O livro meu

 


Queria que o interfone tocasse, a porteira que costuma estar às terças e quintas me avisasse com aquela empolgação fora de noção – típica de menina nova, animada com primeiro emprego – e eu fosse até a entrada do condomínio porque chegou o livro que eu queria.

Um livro que não pedi, mas que esperei muito. Quando abro o pacote e vejo sua capa, não sei explicar como ela é. Sinto que ela me atrai, que traz minha atenção para mim mesmo, que some com tudo que tem em volta. É uma capa que me dá uma alegria tranquila, sem entusiasmo, uma seriedade gostosa, sem melancolia.

Não sei mais onde estou, mas não é um lugar que costumo estar de segunda a segunda. Não sei se uso óculos para a leitura, se de pé, deitado ou sentado, a história simplesmente acontece em minha cabeça e aos poucos preenche o meu corpo também a cada virada de páginas em que não vejo letras.

Neste livro a protagonista usa uma blusa leve, branca, pouco transparente, estampada com grandes flores alaranjadas, a história se passa quase toda de dia, com o sol que não queima o rosto dela, com um vento que despenteia seu cabelo só para mostrar para ela que não existe vaidade com a qual se preocupar, que tudo acontece da forma que é para que ela simplesmente se sinta bem, se curta a cada novo dia.

A personagem passa pelos capítulos com responsabilidade sobre sua vida, uma adulta de quarenta e poucos, que sorri tranquila, não por viver como uma boba, mas por saber e poder viver com aquilo que a torna cada dia melhor como pessoa.

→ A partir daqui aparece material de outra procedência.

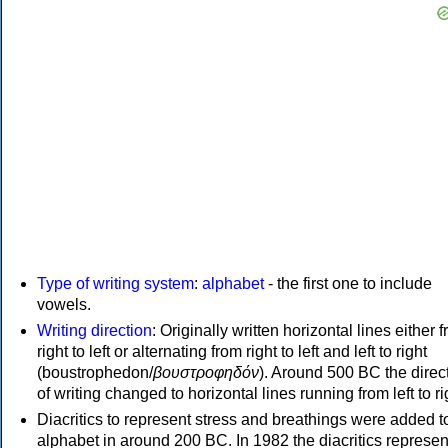
Type of writing system
:
alphabet
- the first one to include
vowels.
Writing direction
: Originally written horizontal lines either 
right to left or alternating from right to left and left to right
(boustrophedon/
βουστροφηδόν
). Around 500 BC the direc
of writing changed to horizontal lines running from left to ri
Diacritics to represent stress and breathings were added t
alphabet in around 200 BC. In 1982 the diacritics represen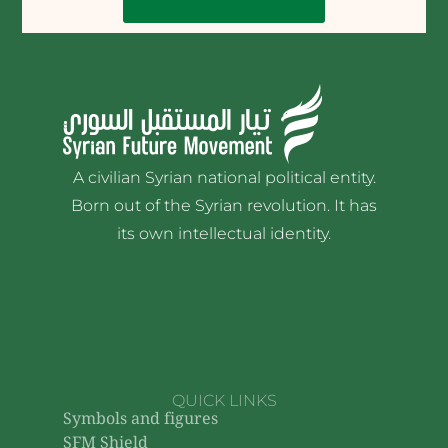
A civilian Syrian national political entity.
Born out of the Syrian revolution. It has
its own intellectual identity.
QUICK LINKS
Symbols and figures
SFM Shield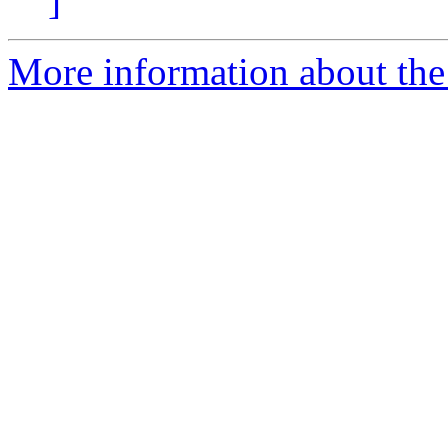
]
More information about the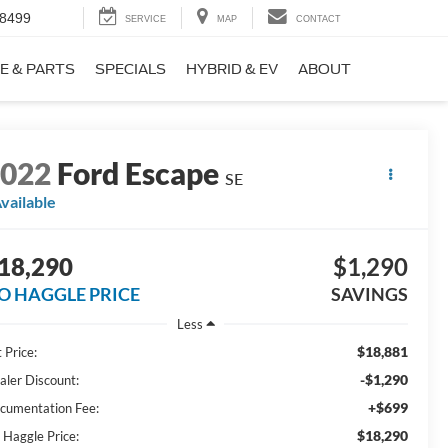
-8499
SERVICE
MAP
CONTACT
E & PARTS
SPECIALS
HYBRID & EV
ABOUT
2022
Ford Escape
SE
vailable
18,290
$1,290
O HAGGLE PRICE
SAVINGS
Less
$18,881
 Price:
-$1,290
aler Discount:
+$699
cumentation Fee:
$18,290
 Haggle Price: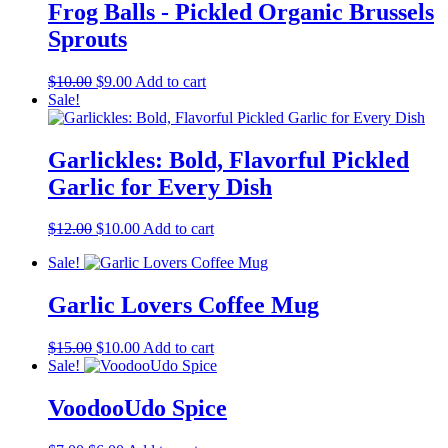
Frog Balls - Pickled Organic Brussels
Sprouts
Original
Current
$
10.00
$
9.00
Add to cart
price
price
Sale!
was:
is:
$10.00.
$9.00.
Garlickles: Bold, Flavorful Pickled
Garlic for Every Dish
Original
Current
$
12.00
$
10.00
Add to cart
price
price
Sale!
was:
is:
$12.00.
$10.00.
Garlic Lovers Coffee Mug
Original
Current
$
15.00
$
10.00
Add to cart
price
price
Sale!
was:
is:
$15.00.
$10.00.
VoodooUdo Spice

Ela não passa o dia com os olhos em telas, nunca ouviu falar sobre estupro, sobre o que é doloso, sobre o que é culposo, sobre qualquer gestor vaidoso.

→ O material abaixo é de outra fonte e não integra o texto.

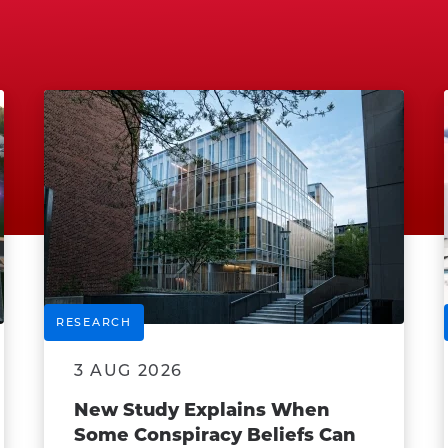
RESEARCH
3 AUG 2026
New Study Explains When
Some Conspiracy Beliefs Can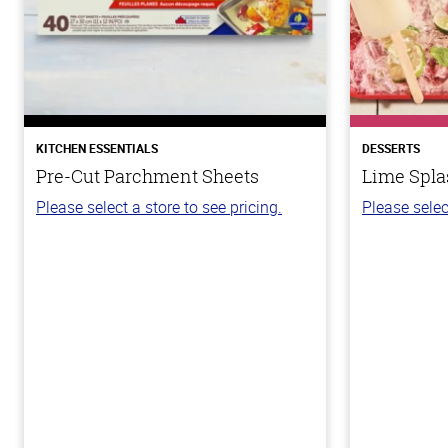
KITCHEN ESSENTIALS
DESSERTS
Pre-Cut Parchment Sheets
Lime Spla
Please select a store to see pricing.
Please selec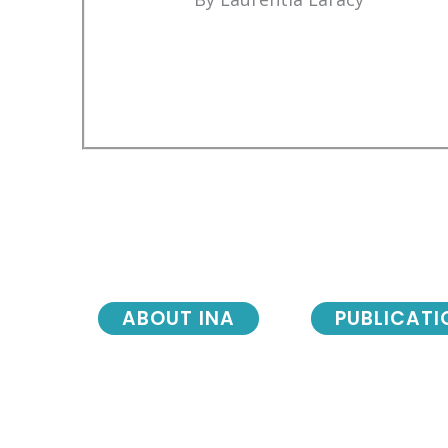
ABOUT INA
PUBLICATI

Ela descansa sem contagens de votos ao seu redor, sem chamadas dos números mais doidos em seu celular.

Transa com naturalidade, sem periodicidade, com qualidade e sem qualquer tipo de dificuldade.

Eu leio mais e mais sobre ela lendo, aprendendo, compartilhando com outras pessoas e evoluindo. Volto a mim e penso, como ela consegue? Tudo parece tão real e possível em sua vida... Como ela não se desgasta? Não empaca em situações irrelevantes que os outros impõem como se fossem a decisão sobre o destino da humanidade?

Ela dorme pouco e descansa tanto. Ela não viaja, mas vive como se a praia e o campo existissem juntos dentro dela. Se alimenta de forma regrada, mas sem horários fixos todos os dias. Se exercita, mas nunca levantou um halter. Aliás, ela escreve, mas nem imagina como se escreveria isso. “Halter”. Pra quê?

Ela vive o mês inteiro e o outro e outro, sem feriados, sem se importar se é até 30 ou até 31. É a mesma sensação que tenho ao ler esse livro que me leva para um lugar em que sábado e segunda são dias igualmente gostosos.